Suppose you have $$n$$ nonequal sets $$S_1, \ldots, S_n$$ and some constant $$0 \le k < n$$. The goal of set clustering is to find a partition of the set $$\mathbf{S} = \{S_1, \ldots, S_n\}$$ such that the sum of the total distance for each subset of $$\mathbf{S}$$ is minimized and such that $$\mathrm{cardinality}(\mathbf{S}) = k$$ (in reality, this latter constraint is not quite so tight, but the size of $$\mathbf{S}$$ must be less than $$k$$, and hopefully near it). The total distance $$d$$ of a set $$X \in \mathbf{S}$$ is $$d(X) = \sum_{A, B \in X} \mathrm{cardinality}(A \ominus B)$$ where $$\ominus$$ is symmetric difference. Assume for the purposes of the problem that the sets consume $$O(1)$$ space (so symmetric difference can be computed in constant time).

Is there a good greedy linear(ithmic) heuristic for this problem?
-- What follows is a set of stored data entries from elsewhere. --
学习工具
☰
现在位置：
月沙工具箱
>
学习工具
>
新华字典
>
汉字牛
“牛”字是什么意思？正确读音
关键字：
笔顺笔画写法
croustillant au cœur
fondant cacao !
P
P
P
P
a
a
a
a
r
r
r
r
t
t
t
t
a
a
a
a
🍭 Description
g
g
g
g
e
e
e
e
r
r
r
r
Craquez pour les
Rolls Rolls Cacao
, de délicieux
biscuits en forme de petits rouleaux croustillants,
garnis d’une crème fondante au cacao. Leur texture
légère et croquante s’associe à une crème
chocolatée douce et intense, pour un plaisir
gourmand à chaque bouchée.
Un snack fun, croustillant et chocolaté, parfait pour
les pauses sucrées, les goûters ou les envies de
Is there any literature on this problem, or similar ones?

All I’ve come up with so far is an $$O(n^2 \log n)$$ heuristic that looks like:

1. Set $$I = \{1, \ldots, n\}$$
2. Choose some $$i \in I$$
3. Emit a cluster $$C \subset I$$ containing all $$m \in I$$ such that $$\mathrm{cardinality}(S_i \ominus S_m) \le d_\mathrm{max}$$.
4. Set $$I = I – C$$
5. Go to step 2.

where this process occurs in each step of a binary search that finds the best value of $$d_\mathrm{max}$$ for a given $$k$$.

I was thinking that if there were some way to sort the list of sets such that nearby sets in the list have small symmetric difference, then a linearithmic solution might be easy to write.